The Statistical Computing Series

The Statistical Computing Series is a monthly event for learning various aspects of modern statistical computing from practitioners in the Department of Biostatistics. We focus on topics related to the R language, Python, and related tools, but we include the broadest possible range of content related to effective statistical computation. The format varies, depending on the speaker and the topic, from lectures to demonstrations to hands-on workshops.

If you have a particular topic you would like to see covered, please send a request.

There have been several requests for coverage of various topics. Here is a short list, if you are interested in contributing but are seeking inspiration:

  • writing R functions with formula arguments
  • writing R functions with methods
  • using makefiles
  • other graphics packages (base graphics)
  • lme4/nlme
  • reshape (package not function)/plyr
  • R data structures
  • bootstrapping / random number generating
  • imputation (using various packages and functions)
  • bibtex
  • software for slide presentations

Time & Location

Fourth Friday of each month at 1:30 pm in the Biostatistics Conference Room (11105, 2525 West End Avenue).

Email Notification

We send out email notifications the week of a particular presentation. If you would like to be added to the list, please let us know.

Spring 2017 Schedule

Use R to animate travel history!

27 January, 2017 Minchun Zhou

Plotting is not sufficient for data visualization in many cases, such as travel history data. People travel a lot, with family, with friends or alone. If you can animate your travel history, it’s like reviving good memories.

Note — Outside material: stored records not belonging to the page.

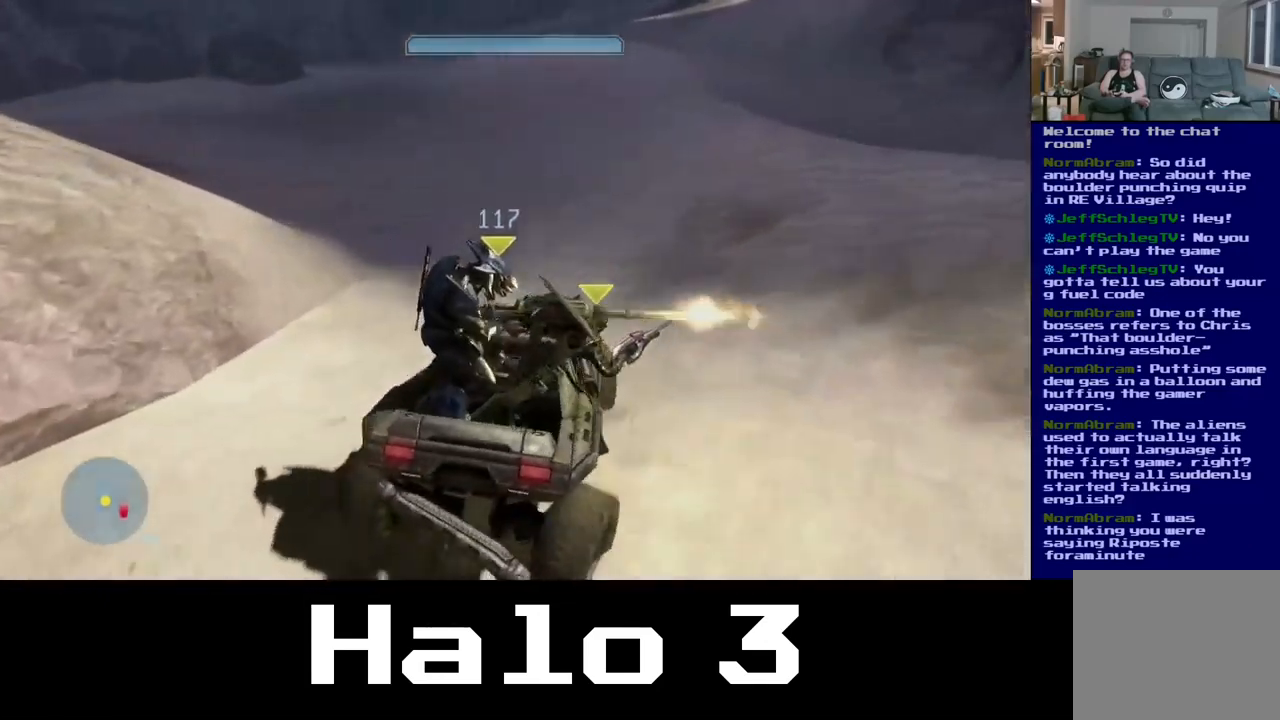
{"buttons": [], "left_stick": "up-right", "right_stick": "up", "events": [[184, "left_stick", "up-right"], [250, "right_stick", "up"], [400, "right_stick", "up-right"], [500, "right_stick", "up"]]}
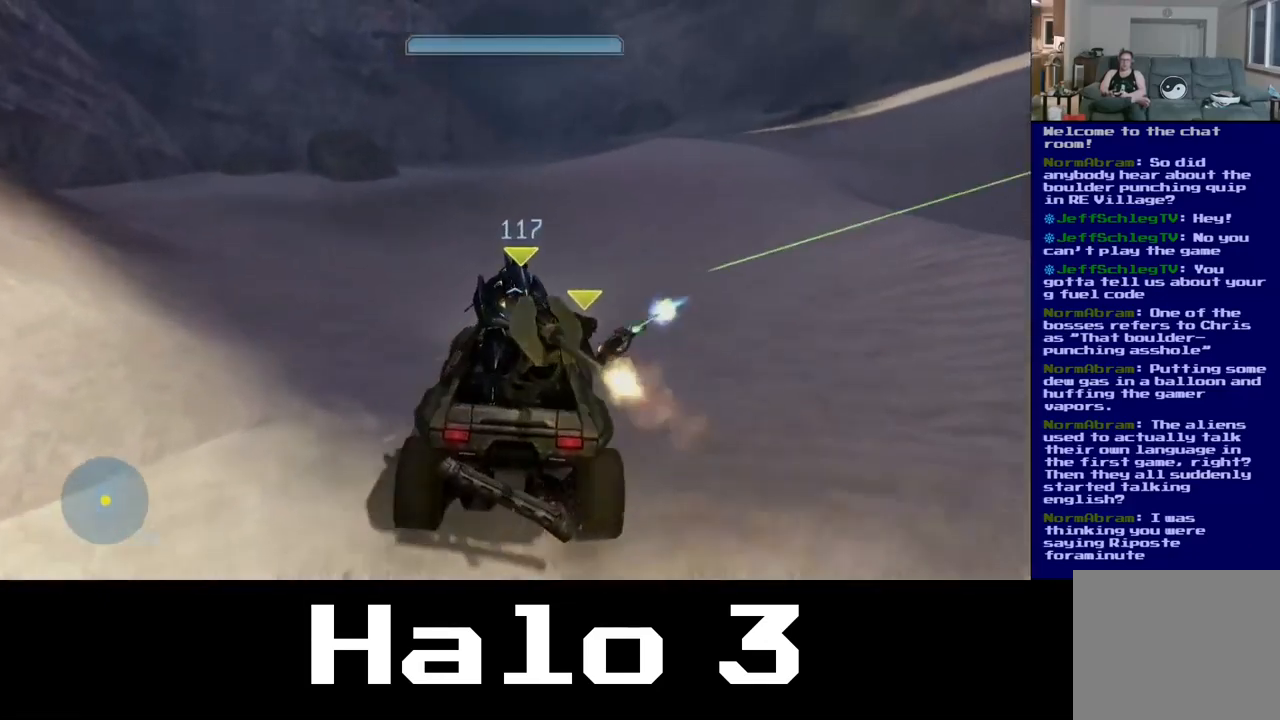
{"buttons": [], "left_stick": "up-right", "right_stick": "up-right", "events": [[134, "right_stick", "up-right"]]}
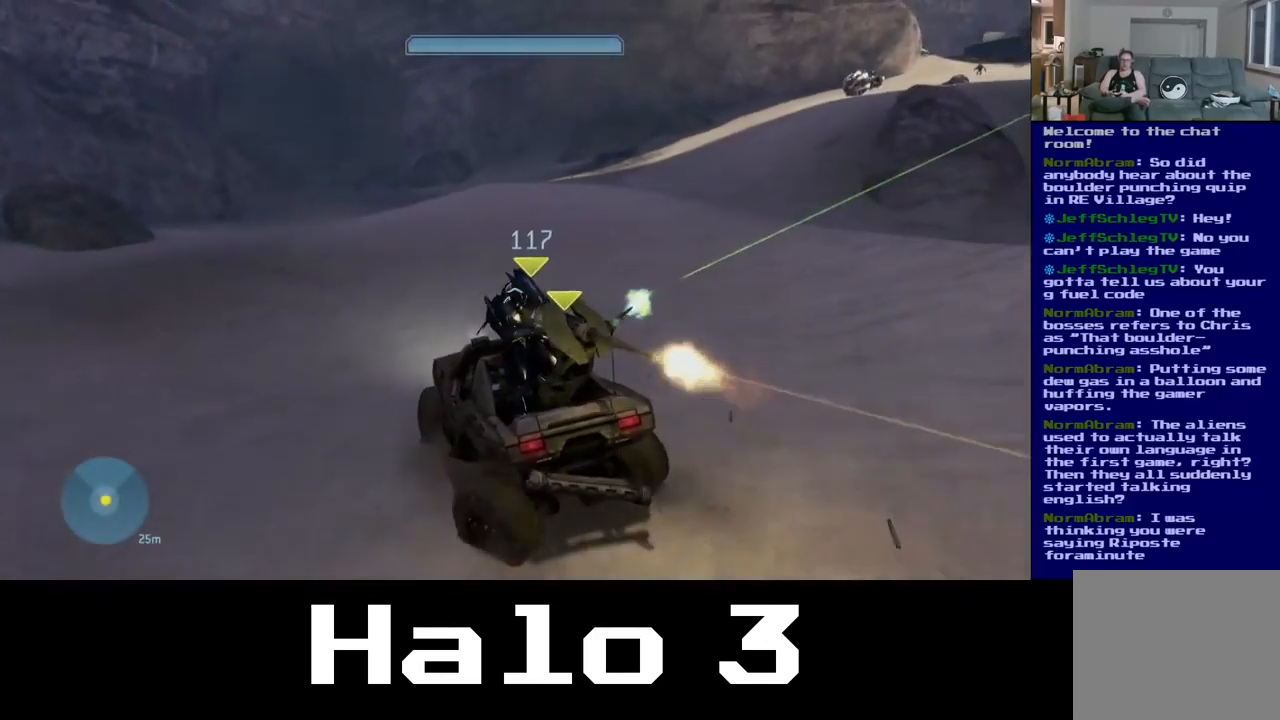
{"buttons": [], "left_stick": "up", "right_stick": "up", "events": [[50, "right_stick", "up"], [484, "left_stick", "up"]]}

In this talk, I will briefly demonstrate how to plot data on Google Maps, draw great circles, and make animations using R!

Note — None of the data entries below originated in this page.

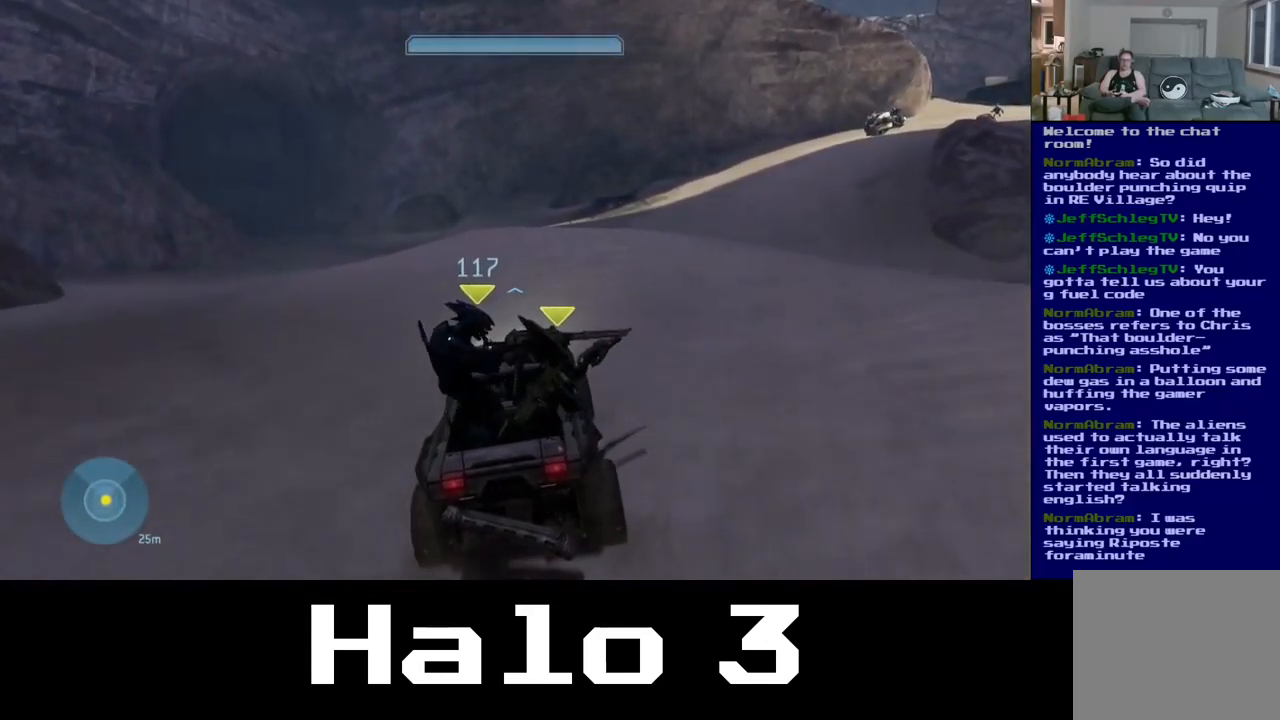
{"buttons": [], "left_stick": "up", "right_stick": "center", "events": [[150, "right_stick", "up-right"], [434, "right_stick", "center"]]}
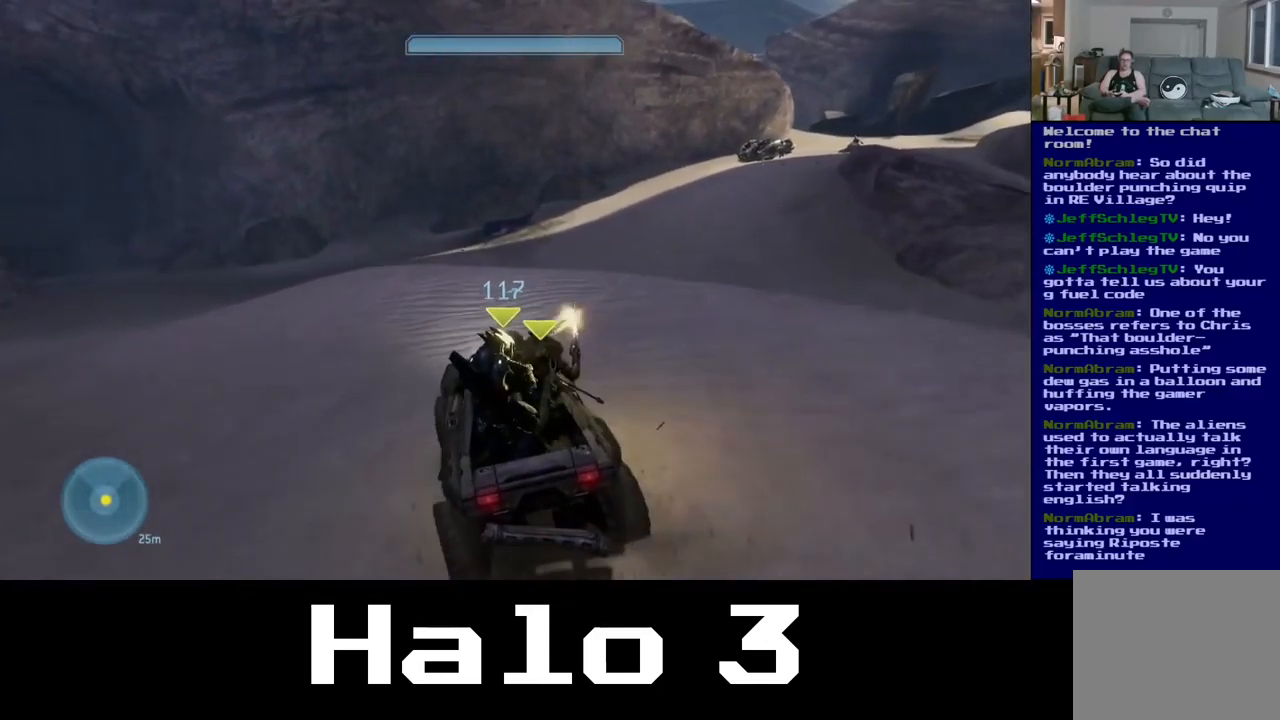
{"buttons": [], "left_stick": "up", "right_stick": "up-right", "events": [[50, "right_stick", "up-right"]]}
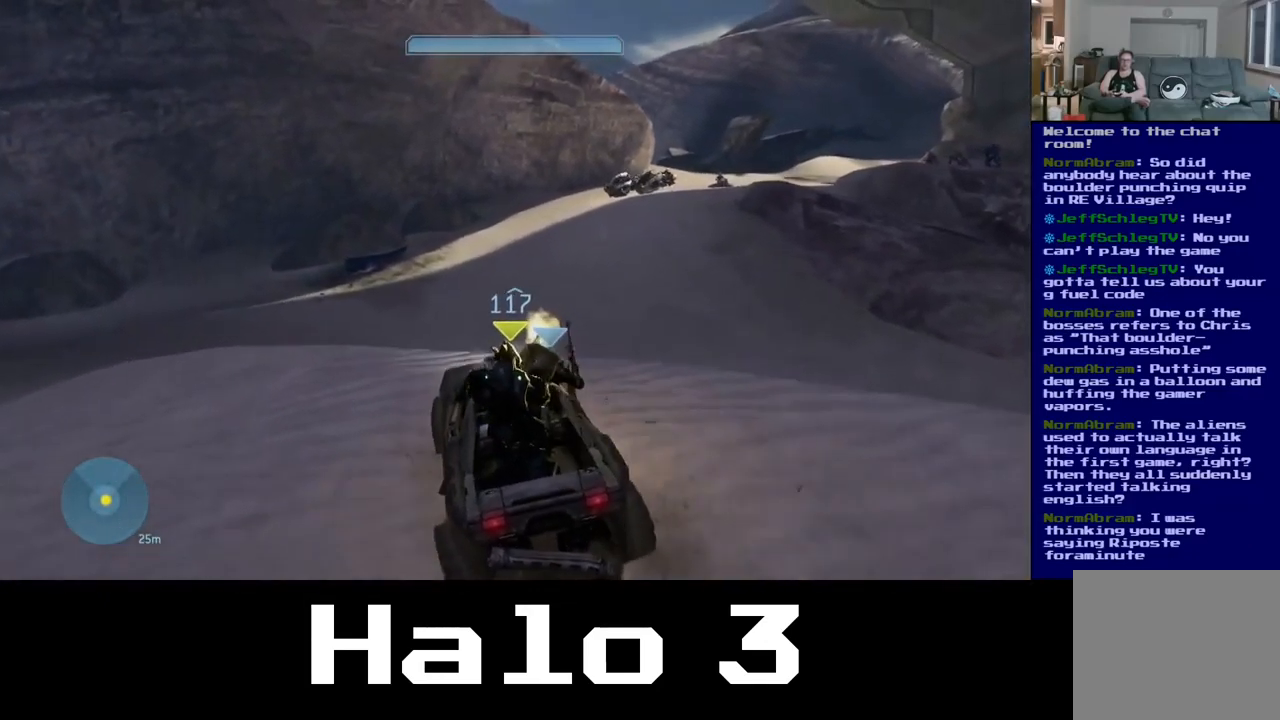
{"buttons": [], "left_stick": "up", "right_stick": "up-right", "events": []}
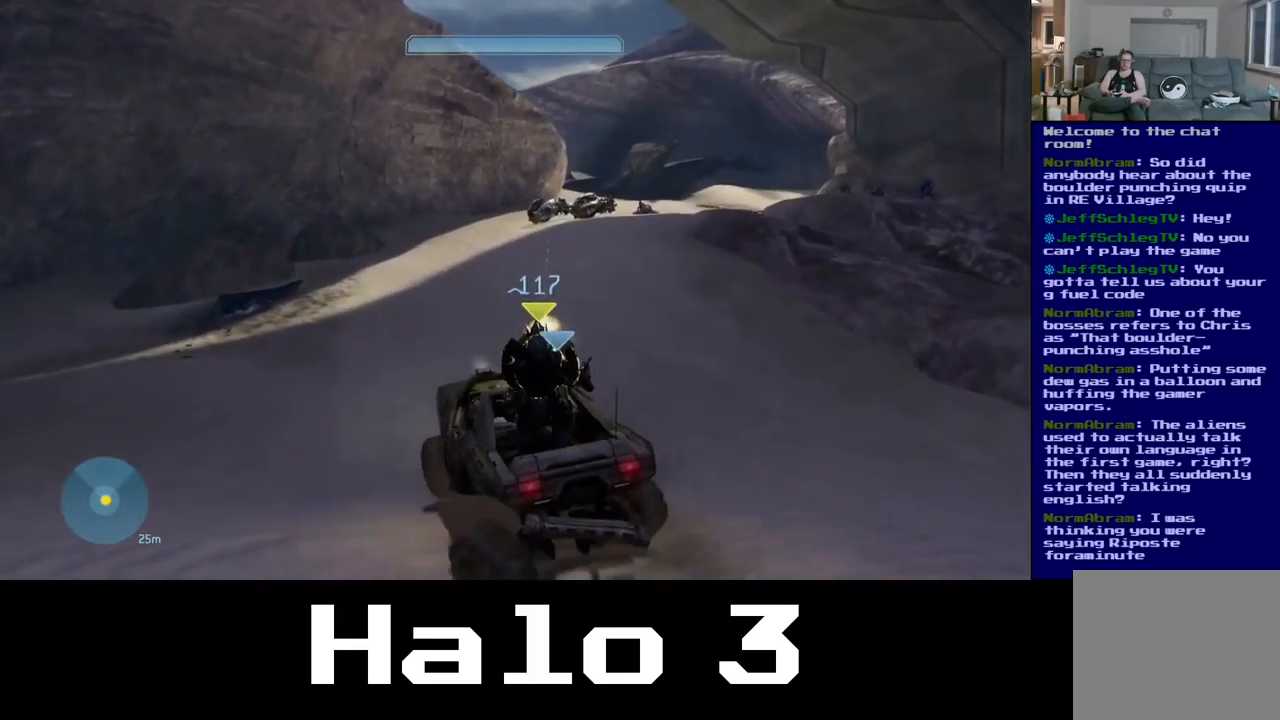
{"buttons": [], "left_stick": "up", "right_stick": "up-right", "events": []}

Using the R package GMD to do collaborative statistical document construction

24 February, 2017 Nicholas Strayer

Lucy and I have recently made the R package GMD to solve the problem “how do you construct a statistical report/ homework while working simultaneously with collaborators?”. GMD is an alpha-level package that allows you to keep a local .Rmd file in sync with a remote google doc. Simply paste the share url of the google doc into the function and automatically R will pull the google doc, put it into an .Rmd on your local machine and render the results. This effectively let’s you use google docs as your text editor, with all its benefits of history and multi-user editing while avoiding the hassle of continuously copying and pasting the text into R to check for syntax errors etc.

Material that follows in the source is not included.